Give the tunes a listen and read a bit about their inspiration from singer Rob Taxpayer below.
“Call Me Linda is the oldest song on “Big Delusion Factory”. The opening line comes from a short story in “The Innocent Party” by the author Aimee Parkison, who is a fiction writer that I like. A few years back, I was having some trouble writing anything, and started playing around with that first line. Then I decided to put the character into a different scenario / world than Parkison had; I liked the idea of having this character who lied to people about her name, but also liked the idea that the listener/reader never gets to find out quite why. I decided to put “Linda” into a city that is vastly unprepared for a coming disaster, a few days before the disaster hits.
After finishing the song, I liked it a lot, and decided to write some more songs about this world. In fact, it was similar to how the Henry Turner character came about in “God, Forgive These Bastards” – I wrote the initial song (in the Henry Turner case, it was the song “Who the Hell are You?”), but thought that the character would benefit from having a larger world – i.e. more songs to provide context.
As I am writing this, I am aware of how ridiculous and pretentious this all sounds, but what can I say? I get a kick out of making stuff up, and it makes me happy and it helps me figure things out. So basically, as the months progressed, good stuff and bad stuff happened in my life, and I would throw those things into songs that existed within “Linda’s world” to try to make sense of them.
Which is how the song Easy Money came about. Living in post-Katrina New Orleans you see a lot of this stuff, but really, anyone living in a major American city sees it – our laissez-faire economic neoliberalism society basically ensures the triumph of privatization, deregulation, and private-sector-capitalism above all else. Struggling schools get turned over to private charter companies, which in turn eventually get sold to condo developers. Family homes get bought up by venture capitalists that turn the houses into restaurants or boutiques. It was easy for me to imagine that the city “Linda” lived in before the disaster would eventually follow that route.”
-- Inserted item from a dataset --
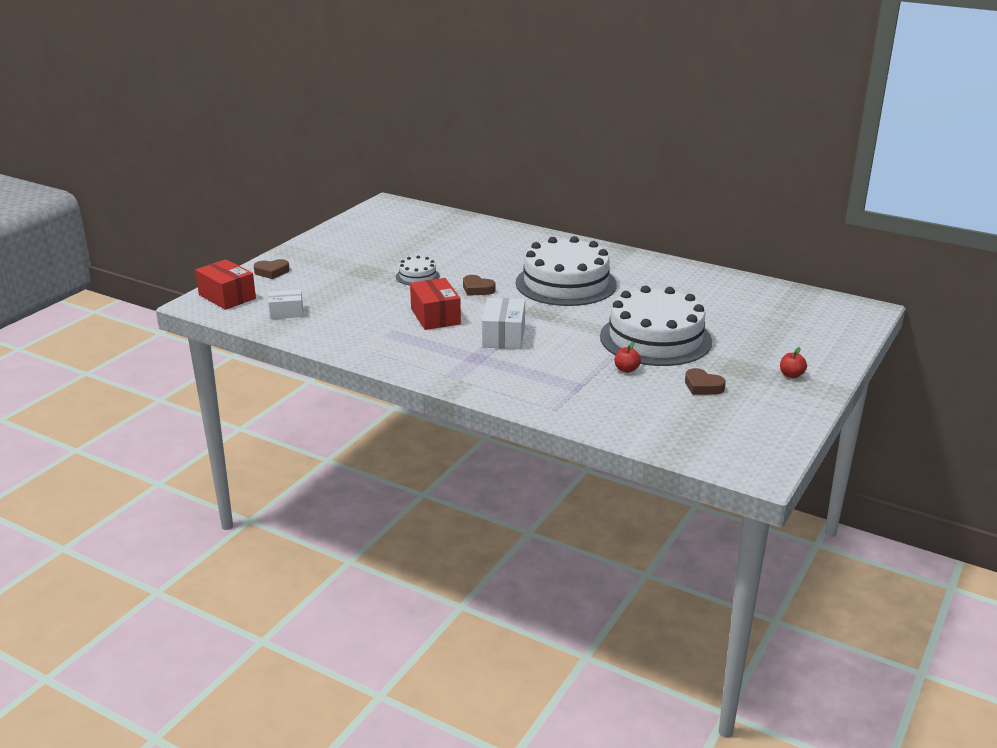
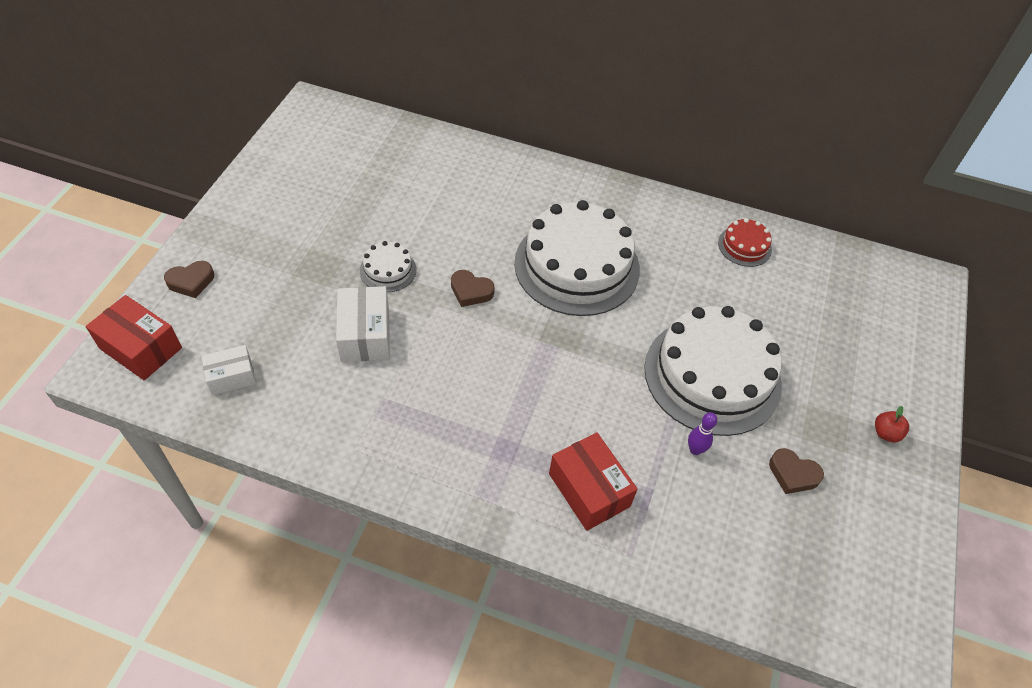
camera: 15 degrees left, 25 degrees up
red box [410,278,461,330] -> red box moved to [549,432,637,531]
white box [482,298,525,349] -> white box moved to [336,286,390,362]
red apple [615,342,641,373] -> purple bowling pin [688,412,717,455]
none -> red cake [718,218,772,267]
“Big Delusion Factory” is the sixth full-length album by the the goofpunx champs of Portland and New Orleans (and a few places in between)! It tells the story of a woman who tells everyone to call her Linda (even though that’s not her name). It follows her increasing volatility and frustration with the rapid changes happening in the city around her after a natural disaster.
This is their most anthemic and cohesive album yet. It feels like something the Taxpayers have been working up to for a long time. It’s got horns, it’s got piano ballads, it’s got bizarro hardcore punk freakouts, it’s got the shoutalong catchiness of 2010’s “To Risk So Much for One Damn Meal” and the frenzied jazzy punk of their more recent albums “God, Forgive These Bastards” and “Cold Hearted Town”—and there’s so much more to it that it’s probably best to let this one speak for itself. This is one to sit down and think about. It might be one you carry with you for a long time.
“Big Delusion Factory” will be out (digitally and on vinyl) via Secret Pennies Records on August 1, 2016. Preorders will ship on or slightly before that date. This is a run of 500 LPs: 150 translucent blue vinyl and 350 black.